READING PASSAGE
Smart Alex solutions Chapter 1

Smart Alex charatcer from Discovering Statistics using R and RStudio

This document contains abridged sections from Discovering Statistics Using R and RStudio by Andy Field so there are some copyright considerations. You can use this material for teaching and non-profit activities but please do not meddle with it or claim it as your own work. See the full license terms at the bottom of the page.

Task 1.1

Answer is in the chapter, but to save the tibble as a csv use:

readr::write_csv(metalli_tib, "../data/metallica.csv")

Task 1.2

In R markdown how would achieve the following formatted text?

I hate R: I *hate* R

I really hate R: I **really** *hate* R

I hate R^{a little bit} : I hate R^a\ little\ bit^

I hate R_{a tiny bit} : I hate R~a\ tiny\ bit~

I don’t hate R at all, and I love equations like this: $ 3x-616=1382 $:

I don't hate R at all, and I love equations like this: $3x-616=1382$

Just kidding, here’s words to describe my feelings about R:

Loathe
Despise
Abhor
Execrate

Just kidding, here’s words to describe my feelings about R:

*   Loathe
*   Despise
*   Abhor
*   Execrate

Task 1.3

The data below show the score (out of 20) for 20 different students, some of whom are male and some female, and some of whom were taught using positive reinforcement (being nice) and others who were taught using punishment (electric shock). Enter these data into R and save the file as method_of_teaching.csv in your data folder (see Task 1). (Hint: the data below are in messy format, you need to enter them in tidy format.)

PROBLEM 1
From the Smart Alex solutions page, list the words offered to describe feelings about R.
PROBLEM 2
Quote the Smart Alex solutions page between "Smart Alex charatcer" and "of the page.", inclusive.
The lines that come after this point are not needed.

RAW DATA
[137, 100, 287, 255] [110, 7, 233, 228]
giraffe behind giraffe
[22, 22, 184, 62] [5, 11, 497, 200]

TASK SOLUTION 1
Loathe
Despise
Abhor
Execrate

TASK SOLUTION 2
Smart Alex charatcer from Discovering Statistics using R and RStudio

This document contains abridged sections from Discovering Statistics Using R and RStudio by Andy Field so there are some copyright considerations. You can use this material for teaching and non-profit activities but please do not meddle with it or claim it as your own work. See the full license terms at the bottom of the page.